Eric Myhre hash at exultant.us
Tue Jun 21 18:16:37 UTC 2022


I vaguely recall having a conversation about PGO with an engineer from 
Huawei (iirc) at an RB summit several years ago.  I think we came to 
that same idea -- of AOT determination and simply storing it -- fairly 
quickly; and came to no further ideas after prolonged thought.

And though it's tangential to many of our typical interests (e.g. 
security, etc) in reproducible builds, ISTM that treating PGO info as 
"source" and version controlling it should be treated as rather 
obviously correct anyway.  Surely anyone chasing performance 
optimization is also making sure they do so consistently, and thus doing 
some sort of prolonged tracking and graphing, and such a person would 
have very little leverage scored out of all that effort if they couldn't 
actually point to what changed when, right?

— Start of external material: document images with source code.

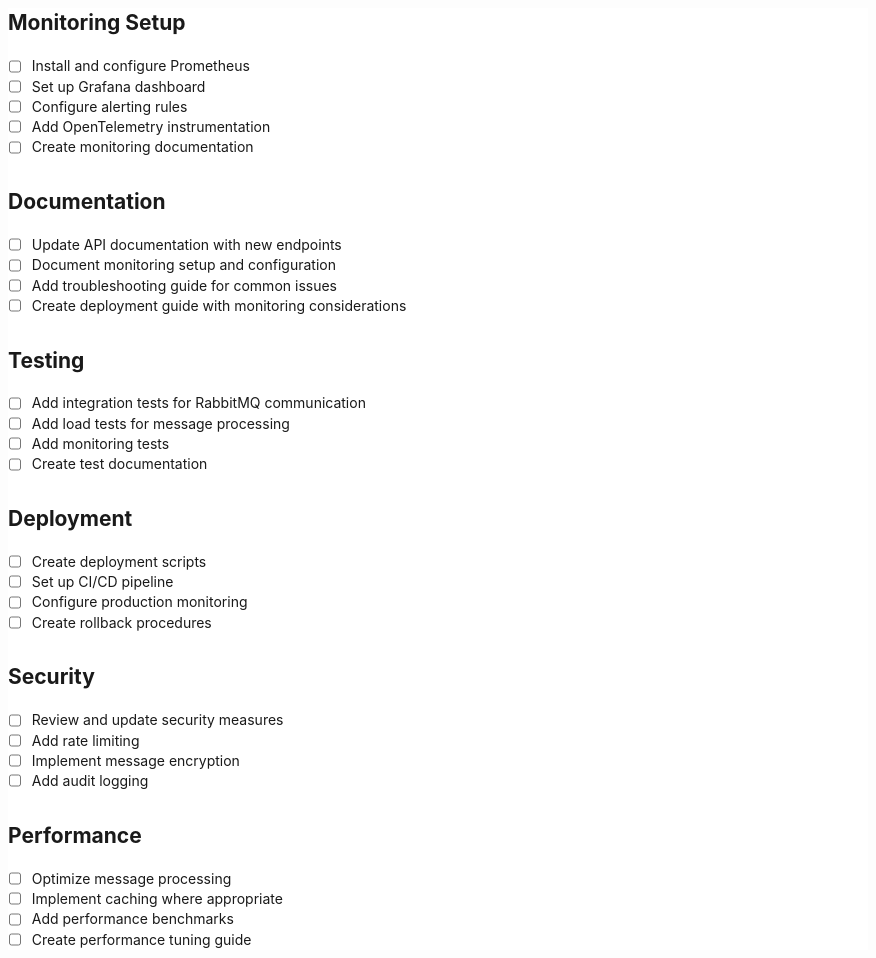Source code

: ## Monitoring Setup
- [ ] Install and configure Prometheus
- [ ] Set up Grafana dashboard
- [ ] Configure alerting rules
- [ ] Add OpenTelemetry instrumentation
- [ ] Create monitoring documentation

## Documentation
- [ ] Update API documentation with new endpoints
- [ ] Document monitoring setup and configuration
- [ ] Add troubleshooting guide for common issues
- [ ] Create deployment guide with monitoring considerations

## Testing
- [ ] Add integration tests for RabbitMQ communication
- [ ] Add load tests for message processing
- [ ] Add monitoring tests
- [ ] Create test documentation

## Deployment
- [ ] Create deployment scripts
- [ ] Set up CI/CD pipeline
- [ ] Configure production monitoring
- [ ] Create rollback procedures

## Security
- [ ] Review and update security measures
- [ ] Add rate limiting
- [ ] Implement message encryption
- [ ] Add audit logging

## Performance
- [ ] Optimize message processing
- [ ] Implement caching where appropriate
- [ ] Add performance benchmarks
- [ ] Create performance tuning guide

On 6/21/22 19:11, David A. Wheeler wrote:
> Profile Guided Optimization (PGO) can make it challenging to generate reproducible builds.
> Some options are listed here:
> https://github.com/bmwiedemann/theunreproduciblepackage/tree/master/pgo
>
> It'd be great if other options existed.
>
> One idea: What about having the profile built ahead-of-time, and recorded in the source tree?
> That probably has to be recorded separately for different architectures.
> It might not be too bad to include it in the "source code" as long as it cannot affect
> the actual semantics (only the performance). That is obviously annoying, but it's
> also annoying to lose a nontrivial amount of performance?
>
> Thoughts? Does anyone have any better ideas for making PGO reproducible?
>
> Thanks.
>
> --- David A. Wheeler
>
>



On 6/21/22 19:56, Orians, Jeremiah (DTMB) wrote:
> It'll solve the reproducible problem but introduce a bootstrapping problem for how those files
> were generated in the first place.

FWIW, this seems sorta fine to me.

As long as a build path exists which _doesn't_ require the PGO AOT 
snapshot info to build successfully.

But that seems unlikely to rot, doesn't it?